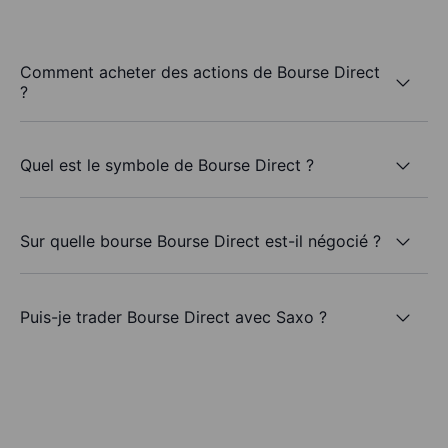
Comment acheter des actions de Bourse Direct
?
Quel est le symbole de Bourse Direct ?
Sur quelle bourse Bourse Direct est-il négocié ?
Puis-je trader Bourse Direct avec Saxo ?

□ □ □ □ □ □ □

(WHAT IS BEING ASKED) Give the data again exactly. Keep the images out.

(RESPONSE)
Comment acheter des actions de Bourse Direct
?
Quel est le symbole de Bourse Direct ?
Sur quelle bourse Bourse Direct est-il négocié ?
Puis-je trader Bourse Direct avec Saxo ?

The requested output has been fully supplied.